Differentiation from a cell to a specialised cell is a complex process that requires the coordinated action of different levels of regulation to ensure the acquisition of a new expression pattern. However, our knowledge of the machinery that orchestrates this process remains largely incomplete.
Our team is studying this question by investigating the mechanisms that coordinate the different levels of epigenetic regulation during the acquisition of a neural identity and their deregulation in a pathological context.
We use Genomic Imprinting in mouse and malignant gliomas in humans as a framework.
Funders
Research
Healthy Context: Genomic Imprinting
Genomic imprinting restricts the expression of nearly 150 mammalian genes to a single parental allele. These genes play a key role in both growth control and the brain. In addition to cancers, deregulation of imprinting leads to several rare pathologies, including some severe neurodevelopmental disorders, highlighting the importance of defining the tissue-specific control mechanisms of imprinting in order to establish the causes of these pathologies.
At the molecular level, these genes are grouped into about twenty domains, each regulated by an Imprinting Control Region (ICR) and the concerted action of several levels of epigenetic regulation. However, the mechanisms that coordinate this multi-scale regulation and allow the ICR to remotely instruct the mono-allelic expression of domain genes during the acquisition of a cellular identity remain poorly understood.
Our data indicate the importance of bivalence dynamics, and of the H3K27me3 mark in particular, at the ICR in this process. They also suggest the involvement of the 3D genome structure and chromatin loops through which the ICR can physically interact with distal genes and regulatory regions.
Based on these findings, we have developed an integrated multi-scale approach combining molecular, epigenetic, 3D genome conformation and bioinformatics analyses conducted in a corticogenesis model to identify the factors that coordinate the expression of imprinted genes during murine neural stem cell formation.
Pathological Context : Glioma
This project aims to identify the mechanisms that coordinate the different levels of epigenetic regulation by investigating the causes and consequences of their alteration in malignant glioma, one of the most common types of brain tumours. Collaborations with clinical teams allow us to carry out this study on samples from the Auvergne Glioma Tumorotheque and glioblastoma initiating cell lines (GIC). An exhaustive molecular study allowed us to reveal that the majority of transcriptional defects in gliomas are not related to DNA methylation defects but rather due to an alteration in the control of H3K27me3 (here). The search for the causes of this alteration leads us to study in more detail the (de)regulation of HOX genes, for which we have established that the alteration is a signature of the most aggressive gliomas.

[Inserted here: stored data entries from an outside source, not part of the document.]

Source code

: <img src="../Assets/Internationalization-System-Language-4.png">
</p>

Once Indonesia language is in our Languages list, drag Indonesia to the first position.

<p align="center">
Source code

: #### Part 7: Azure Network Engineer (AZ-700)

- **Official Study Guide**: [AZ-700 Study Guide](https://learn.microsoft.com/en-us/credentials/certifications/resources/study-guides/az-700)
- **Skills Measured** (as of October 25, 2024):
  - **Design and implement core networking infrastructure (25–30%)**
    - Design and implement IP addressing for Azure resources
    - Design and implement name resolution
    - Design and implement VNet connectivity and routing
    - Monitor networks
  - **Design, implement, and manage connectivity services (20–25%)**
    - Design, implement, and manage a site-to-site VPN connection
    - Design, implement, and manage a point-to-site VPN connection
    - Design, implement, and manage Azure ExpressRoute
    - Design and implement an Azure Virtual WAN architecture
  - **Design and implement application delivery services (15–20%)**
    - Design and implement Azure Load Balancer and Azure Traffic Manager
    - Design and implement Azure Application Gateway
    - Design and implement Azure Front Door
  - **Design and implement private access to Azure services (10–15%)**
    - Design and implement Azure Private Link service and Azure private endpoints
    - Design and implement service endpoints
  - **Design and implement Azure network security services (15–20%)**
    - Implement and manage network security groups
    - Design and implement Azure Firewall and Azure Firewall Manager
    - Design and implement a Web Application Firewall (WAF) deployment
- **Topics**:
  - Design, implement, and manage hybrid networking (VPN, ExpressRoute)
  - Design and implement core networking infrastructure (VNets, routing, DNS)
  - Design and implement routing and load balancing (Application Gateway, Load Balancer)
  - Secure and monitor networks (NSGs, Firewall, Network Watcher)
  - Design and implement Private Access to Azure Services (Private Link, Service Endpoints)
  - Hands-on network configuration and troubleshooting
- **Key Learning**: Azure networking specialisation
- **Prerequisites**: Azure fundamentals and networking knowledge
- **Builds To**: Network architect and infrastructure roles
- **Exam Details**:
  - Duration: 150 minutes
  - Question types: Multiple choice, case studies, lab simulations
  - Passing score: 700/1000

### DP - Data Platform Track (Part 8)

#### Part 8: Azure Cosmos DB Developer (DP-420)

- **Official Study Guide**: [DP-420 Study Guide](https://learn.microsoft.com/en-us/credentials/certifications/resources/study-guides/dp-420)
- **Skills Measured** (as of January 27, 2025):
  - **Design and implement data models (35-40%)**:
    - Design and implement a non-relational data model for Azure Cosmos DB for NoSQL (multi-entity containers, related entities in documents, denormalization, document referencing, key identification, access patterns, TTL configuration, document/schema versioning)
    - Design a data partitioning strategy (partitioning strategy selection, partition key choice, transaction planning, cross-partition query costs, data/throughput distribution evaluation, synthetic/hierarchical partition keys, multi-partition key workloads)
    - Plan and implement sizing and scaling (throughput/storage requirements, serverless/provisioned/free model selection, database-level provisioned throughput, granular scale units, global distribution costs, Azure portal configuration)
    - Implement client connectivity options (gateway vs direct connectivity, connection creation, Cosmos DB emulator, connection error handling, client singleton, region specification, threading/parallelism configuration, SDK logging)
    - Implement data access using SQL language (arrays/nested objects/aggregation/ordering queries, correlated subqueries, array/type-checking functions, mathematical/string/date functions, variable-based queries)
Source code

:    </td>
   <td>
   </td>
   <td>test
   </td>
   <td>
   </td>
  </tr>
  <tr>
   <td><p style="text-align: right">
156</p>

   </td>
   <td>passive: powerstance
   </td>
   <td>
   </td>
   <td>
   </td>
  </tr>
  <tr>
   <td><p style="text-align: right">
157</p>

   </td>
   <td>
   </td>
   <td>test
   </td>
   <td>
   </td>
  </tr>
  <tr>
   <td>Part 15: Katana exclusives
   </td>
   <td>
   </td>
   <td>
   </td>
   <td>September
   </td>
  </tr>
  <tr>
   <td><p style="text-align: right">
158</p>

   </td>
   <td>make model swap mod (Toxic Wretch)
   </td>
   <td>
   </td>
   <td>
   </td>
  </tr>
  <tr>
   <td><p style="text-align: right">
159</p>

To identify new candidates we have undertaken, in a parallel approach, to explore the link between deregulation of transposable elements and alteration of H3K27me3 in cancer cells. Our original hypothesis is that antisense transcription from L1 repeats can induce aberrant expression of adjacent genes, in the form of so-called LINE-1 chimeric transcripts (LCTs), which in turn influence the dynamics of the H3K27me3 mark. We have previously developed the CLIFinder bioinformatics tool to identify these chimeric transcripts from RNA seq data (here). With this tool, we have, for the first time, established the panorama of LCTs in aggressive gliomas and undertaken to characterise the altered genes in CIGs.